Чувствую ягодицами его член. В глазах темнеет, и между ног требовательно и сладко тянет. И это виноват алкоголь, который я еще, видимо,не переварила. Михаил беспардонно запускает вторую руку в трусики. Вскидываюсь, и мой бессовестный босс придушивает меня:
— Тихо, Снежина.
— Не надо… — всхлипываю я, когда пальцы проскальзывают между припухших складок. — Прошу, Михаил…
— Ты намокла, Снежина, — шепот Михаила ожогами покрывает сознание.
— Это от стресса.
— И я знаю, как тебе помочь, зайка.
— Нет… нет…нет…
Давит на клитор, пропускает между пальцев, рисует неторопливые узоры под мои тихие “нет”, которые обращаются в стоны. Слабая дрожь перерастает в судороги, и всхлипываю в сильных руках. Пронзительные искры бегут по позвоночнику, затихают и хрипло выдыхаю. Мышцы — желе, кости — пластилин.
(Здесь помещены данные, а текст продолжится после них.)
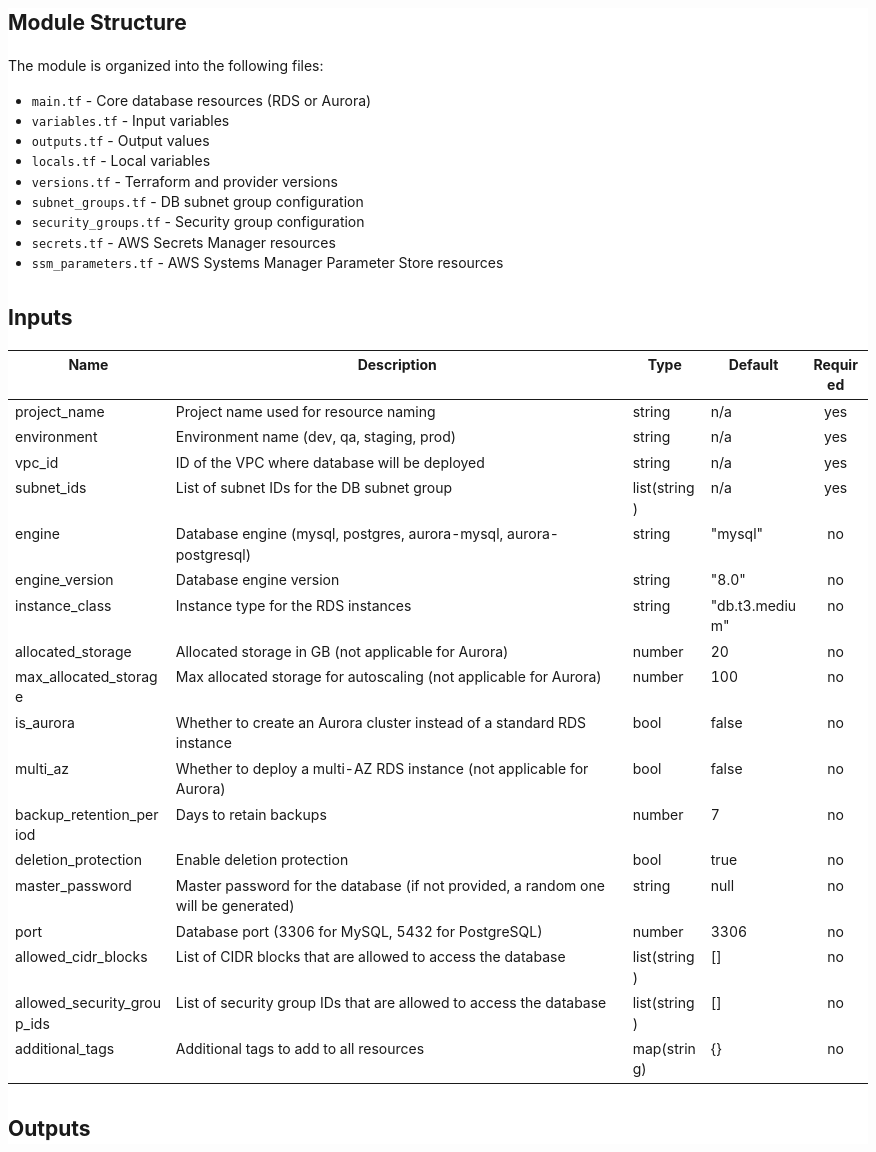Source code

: ## Module Structure

The module is organized into the following files:

- `main.tf` - Core database resources (RDS or Aurora)
- `variables.tf` - Input variables
- `outputs.tf` - Output values
- `locals.tf` - Local variables
- `versions.tf` - Terraform and provider versions
- `subnet_groups.tf` - DB subnet group configuration
- `security_groups.tf` - Security group configuration
- `secrets.tf` - AWS Secrets Manager resources
- `ssm_parameters.tf` - AWS Systems Manager Parameter Store resources

## Inputs

| Name | Description | Type | Default | Required |
|------|-------------|------|---------|:--------:|
| project_name | Project name used for resource naming | string | n/a | yes |
| environment | Environment name (dev, qa, staging, prod) | string | n/a | yes |
| vpc_id | ID of the VPC where database will be deployed | string | n/a | yes |
| subnet_ids | List of subnet IDs for the DB subnet group | list(string) | n/a | yes |
| engine | Database engine (mysql, postgres, aurora-mysql, aurora-postgresql) | string | "mysql" | no |
| engine_version | Database engine version | string | "8.0" | no |
| instance_class | Instance type for the RDS instances | string | "db.t3.medium" | no |
| allocated_storage | Allocated storage in GB (not applicable for Aurora) | number | 20 | no |
| max_allocated_storage | Max allocated storage for autoscaling (not applicable for Aurora) | number | 100 | no |
| is_aurora | Whether to create an Aurora cluster instead of a standard RDS instance | bool | false | no |
| multi_az | Whether to deploy a multi-AZ RDS instance (not applicable for Aurora) | bool | false | no |
| backup_retention_period | Days to retain backups | number | 7 | no |
| deletion_protection | Enable deletion protection | bool | true | no |
| master_password | Master password for the database (if not provided, a random one will be generated) | string | null | no |
| port | Database port (3306 for MySQL, 5432 for PostgreSQL) | number | 3306 | no |
| allowed_cidr_blocks | List of CIDR blocks that are allowed to access the database | list(string) | [] | no |
| allowed_security_group_ids | List of security group IDs that are allowed to access the database | list(string) | [] | no |
| additional_tags | Additional tags to add to all resources | map(string) | {} | no |

## Outputs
— Ты неожиданно быстро кончила, Настюш, — удивленно шепчет Михаил.
Вновь пробегает пальцами по пульсирующему кллитору, и я вскрикиваю. Зажмуриваюсь и закусываю губы.
— Тише, — касается кончиком языка мочки уха и неторопливо припускает трусики, — я только начал.
— Михаил! — взвизгиваю я решительного толчка и замираю с широко распахнутыми глазами.
Во мне. И заполнил до края. Я его чувствую. Всю его длину и толщину. Нырнул в самые темные глубины моего тела.
— Теперь можно просто Миша, — выдыхает в ухо, поддается немного назад и рывком вжимается в меня, вынуждая вскрикнуть. — Какая ты узенькая, Настюша.
Хочу вырваться, но ничего не выходит. Стискивает в объятиях, решительными и яростными толчками проникает на всю длину.